Advantages of Weak Supervision
We’ll get into detail in this blog post how Weak Supervision works. At first, however, we want to tell you the two main advantages of Weak Supervision:
- Correctly applied, it enables you to label 100k+ records a day
- It provides you the ability to develop and debug data
Are you interested? If so, let’s dive into it!
If there’s a :-) in a sentence, its sentiment is positive - right?
How would you implement a sentiment classification for „positive“ and „negative“ comments if there would be no such thing as Supervised Learning? One valid option would be to collect a list of positive as well as negative tokens and to use them as lookup values for classification (e.g. „great“, „:-)“ or „terrible“). Even though this would most likely be imperfect as words are often context-sensitive and sentences can be negated, it would be better than random guessing.

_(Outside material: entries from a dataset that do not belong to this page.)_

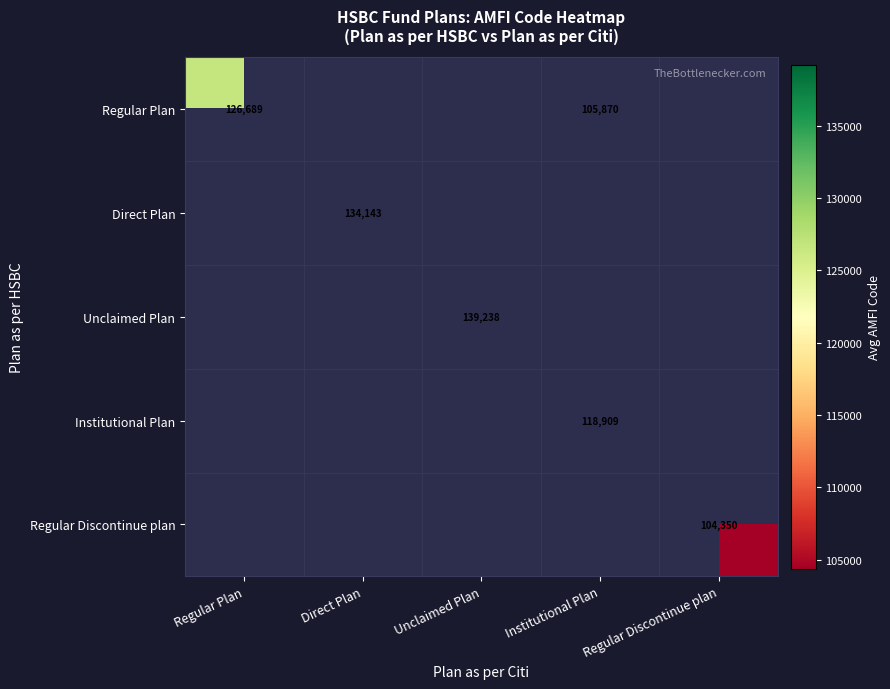

Is it true that Institutional Plan equals 64410 at Institutional Plan?

False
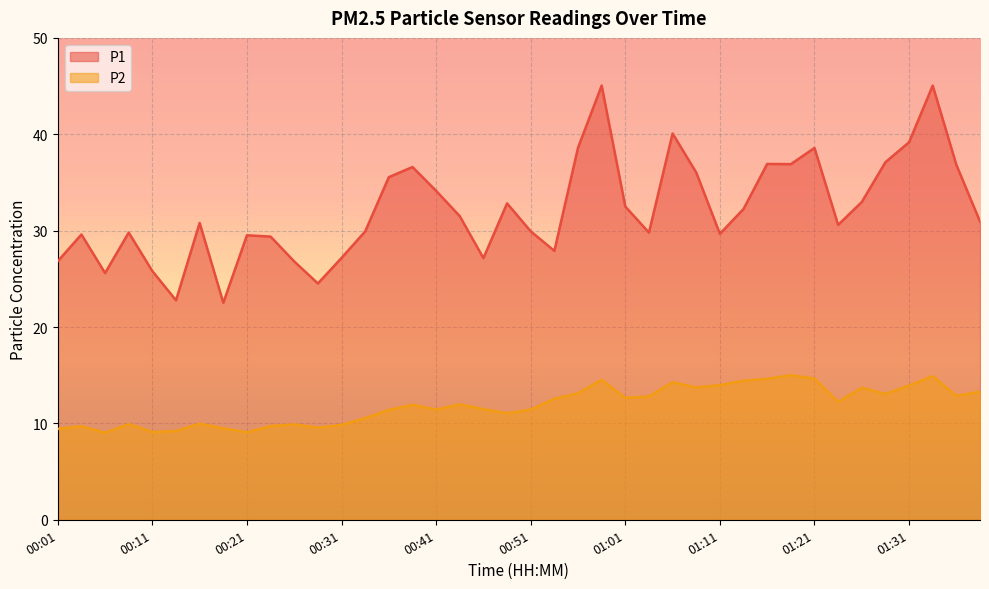

What position from the left is 00:01?

1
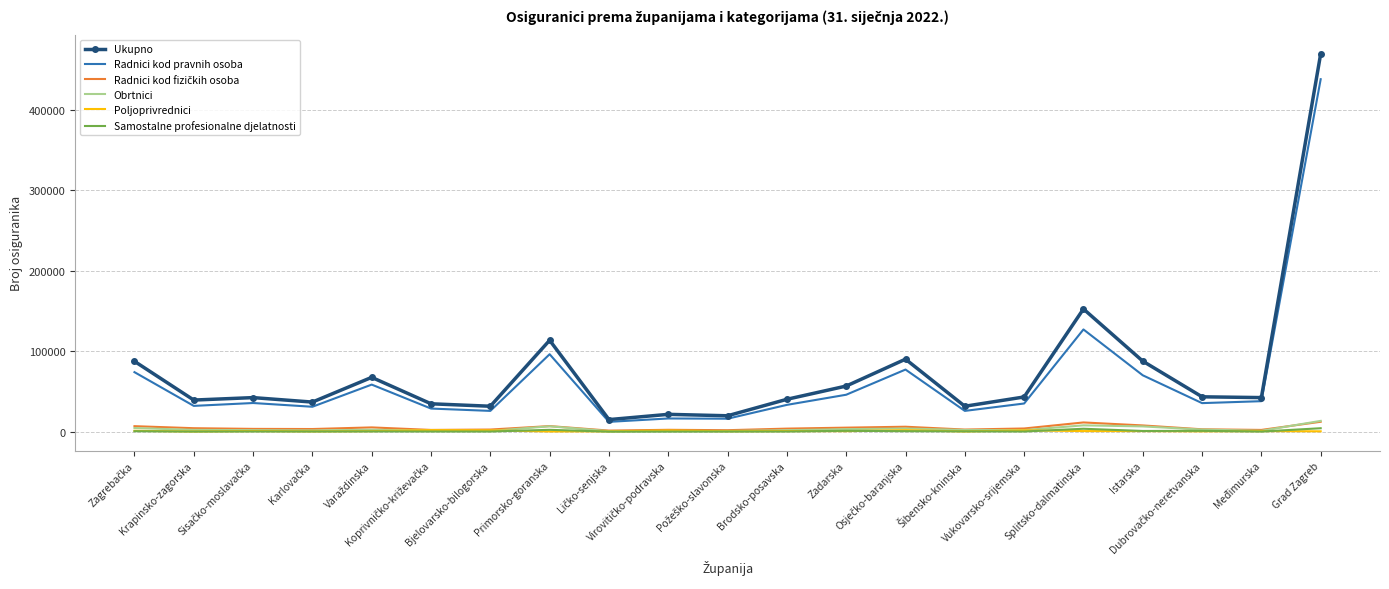

True or false: Ukupno and Poljoprivrednici intersect in this chart.

False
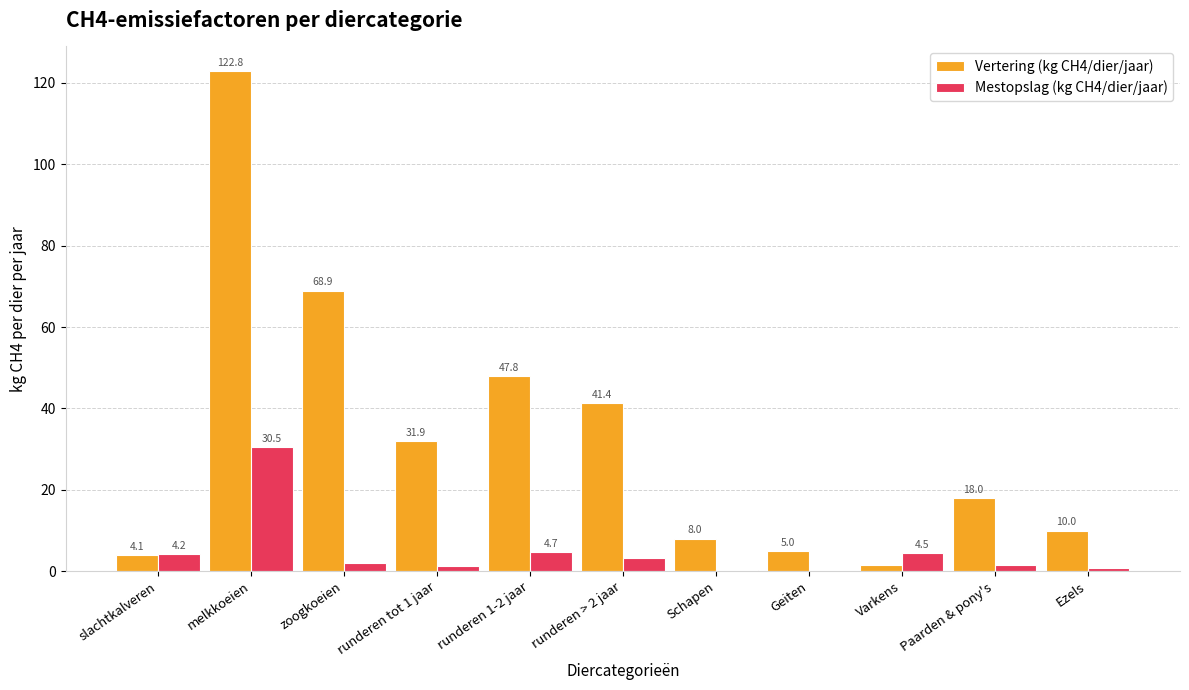

Which series changed the most between Varkens and Ezels?

Vertering (kg CH4/dier/jaar)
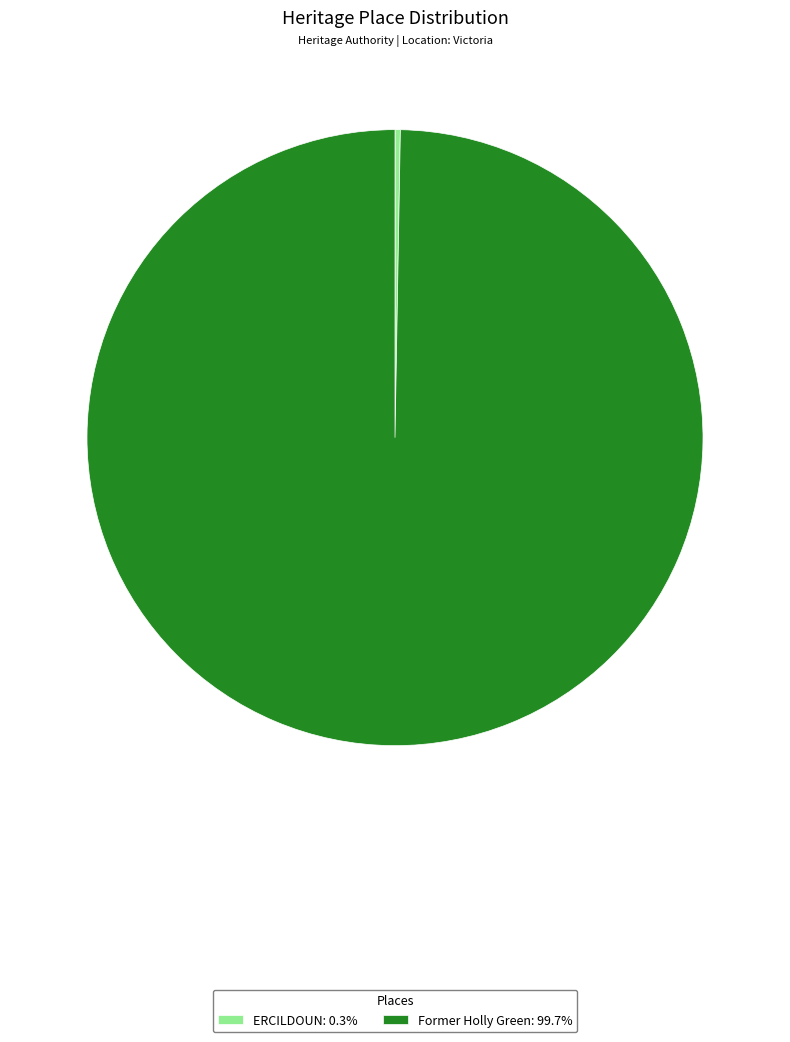

Is there a majority slice in this chart?

Yes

Such methods are called heuristics, and they are at the core of Weak Supervision - a technique to build and manage large-scale programmatic AI training labels. Let’s take a closer look at it:
Weak Supervision is all about incrementally gaining further information by creating so-called „noisy“ (i.e. not always correct) labels through heuristics. In our above scenario, a Python keyword lookup function (= heuristic) could create noisy labels by processing an incoming record:
Typical heuristics are keyword/database lookups, pattern matchers, third-party applications, legacy systems and even Machine Learning algorithms. To be clear, they don’t necessarily have to create a noisy label for each record; it is perfectly fine if they only do so for a subset of the data.
If you collect enough noisy labels for multiple heuristics, you can craft a noisy label matrix - i.e. multiple noisy labels per record.

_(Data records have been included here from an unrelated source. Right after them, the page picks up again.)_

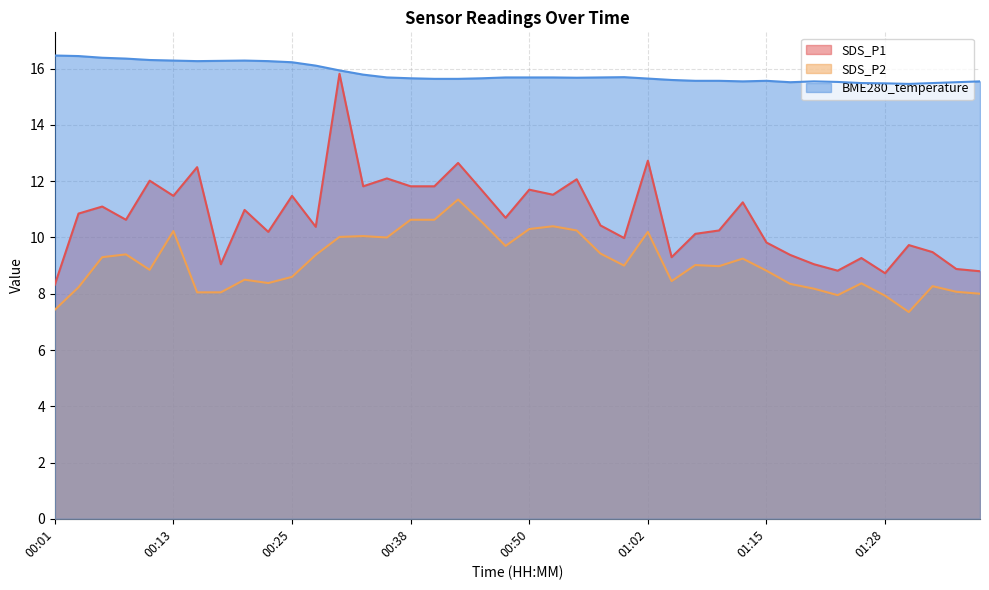

True or false: SDS_P1 has more than 1 interior local peaks.

True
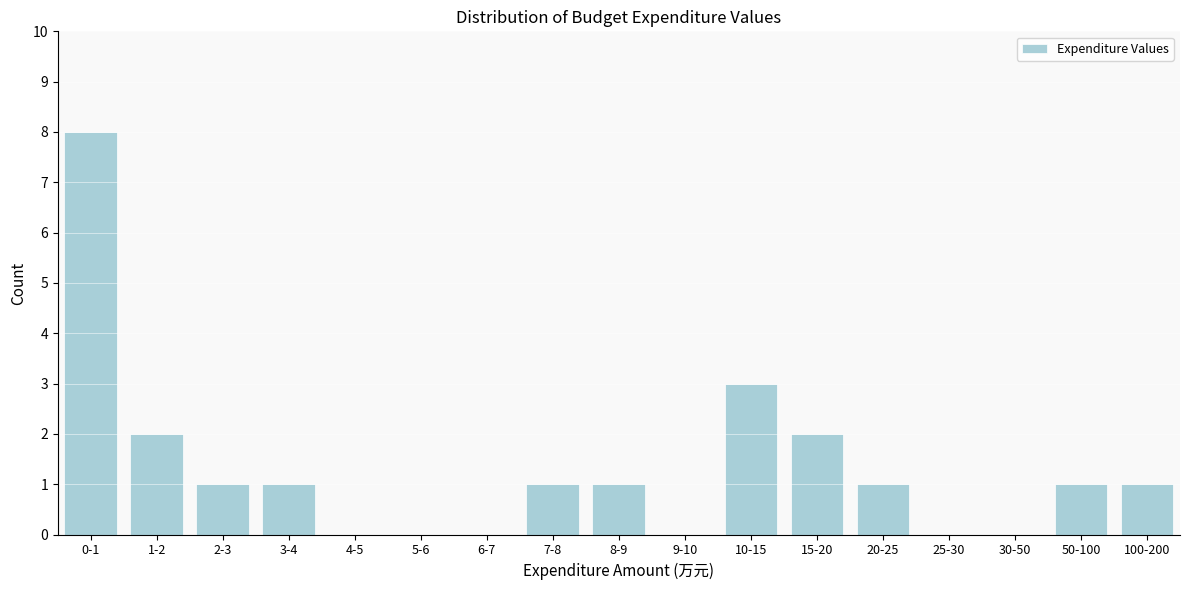

Reading left to right, transcribe all the data shown in this chart.

0-1=8	1-2=2	2-3=1	3-4=1	4-5=0	5-6=0	6-7=0	7-8=1	8-9=1	9-10=0	10-15=3	15-20=2	20-25=1	25-30=0	30-50=0	50-100=1	100-200=1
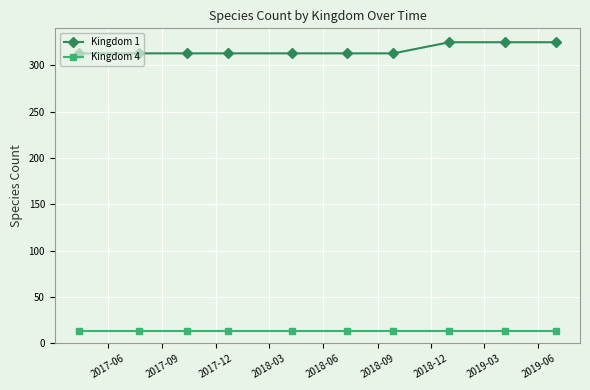

True or false: Kingdom 1 and Kingdom 4 intersect in this chart.

False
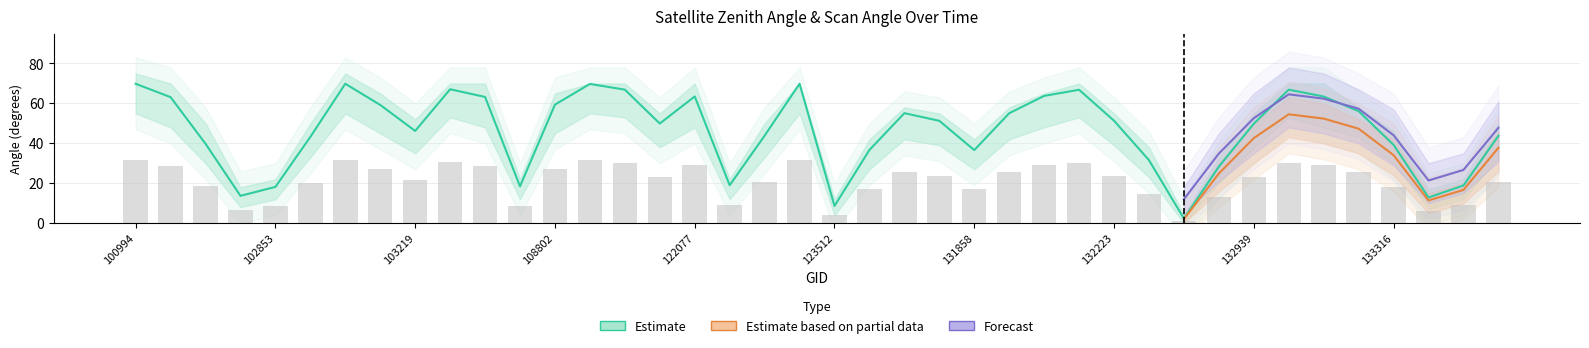

At which category is the sum across all series the highest?

102980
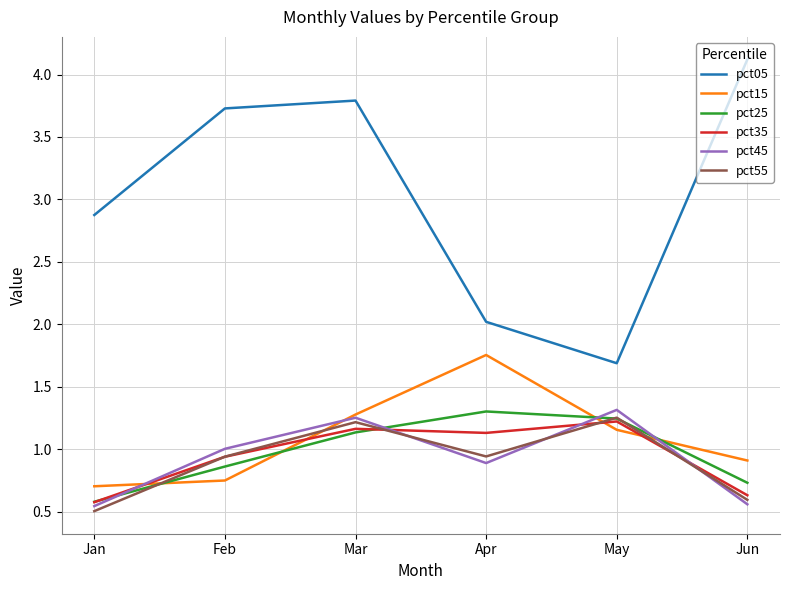

True or false: pct45 and pct05 cross at least once.

False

What would be your initial thought given that such a matrix with information would exist for your records? Chances are high that if all noisy labels of a record are the same (that are not abstained), this noisy label indeed is the correct label.
Now, Weak Supervision is quite like that - but in a much more versatile way. Various synthesis algorithms exist that squeeze each tiny bit of information out of the noisy labels matrix both locally for one record, as well as globally for the whole dataset in order to create large-scale programmatic labels that you could actually use for Supervised Learning. Based on a different approach (i.e. one with weights based on the information quality of each heuristic), the synthesis could also look as follows:
Various synthesis algorithms exist that squeeze each tiny bit of information out of the noisy labels matrix both locally for one record, as well as globally for the whole dataset in order to create large-scale programmatic labels that you could actually use for Supervised Learning
Coverage, Conflict and Overlaps
A first source of information to combine noisy labels is to analyze the coverage, conflict and overlap ratio of the heuristics that created them. Let’s define each of these terms to better understand them:
- Coverage: Simply put the ratio (or counts) on how often a heuristic makes an actual statement for a given record.
- Conflict: How often does this heuristic make a statement that has any other heuristic stating something else? For instance, if a record contains two noisy labels, one „positive“ and one „negative“, there’s a conflict.
- Overlap: The counterpart to conflicts; how often does a heuristic make the same statement as another heuristic for a given record?
Based on this information alone, a synthetic model can be crafted that knows to differentiate between certain heuristic combinations. This is incredibly helpful, as such an analysis can be done in a completely unsupervised manner. But you can even gather further information on your heuristics, making them a superpower to leverage your labeling!
True Positives and False Positives
When building a classification model, you most likely analyze its precision, recall, accuracy and F1-score. For this, you use a confusion matrix stating true/false positives and true/false negatives. You can do the exact same for heuristics given that you have labeled some records manually as reference labels.
With this information, your heuristics can be weighed by their expertise; i.e. a heuristic that is 90% precise has a higher vote than a heuristic that is only 70% precise.
Let them vote!
Isn’t this quite similar to something we already know in classification principles? Think of a random forest or AdaBoost. Those are ensemble classification models, i.e. they combine various weak classifiers into one strong classifier.
With Weak Supervision, at last, it is almost the same. You create multiple heuristics, explicit as code or implicit as ML models, and let them vote. Other than with pure ML embedding algorithms, you can easily take control over what the models learn by specifying each classification model as a heuristic. Combined with extensive monitoring, you can understand how to adapt such heuristics to improve the label quality - and ultimately your models performance.
But why then should I train a ML algorithm anyways?
This is one of the most common questions when it comes to Weak Supervision. Let’s just keep it like this: You could use Weak Supervision to make actual predictions. However, you typically gain generalization when using the programmatic labels as training data for an actual Supervised Learning model. Therefore, you can use Weak Supervision as the bridge between heuristics and Supervised Learning, enabling you to train well-functioning AI models.
Weak Supervision is an emerging technique in Supervised Learning to combine multiple heuristics programmatically to create large-scale AI training data. As a result, you can basically go from unlabeled raw data to massive training data within hours, transforming your AI to the next level.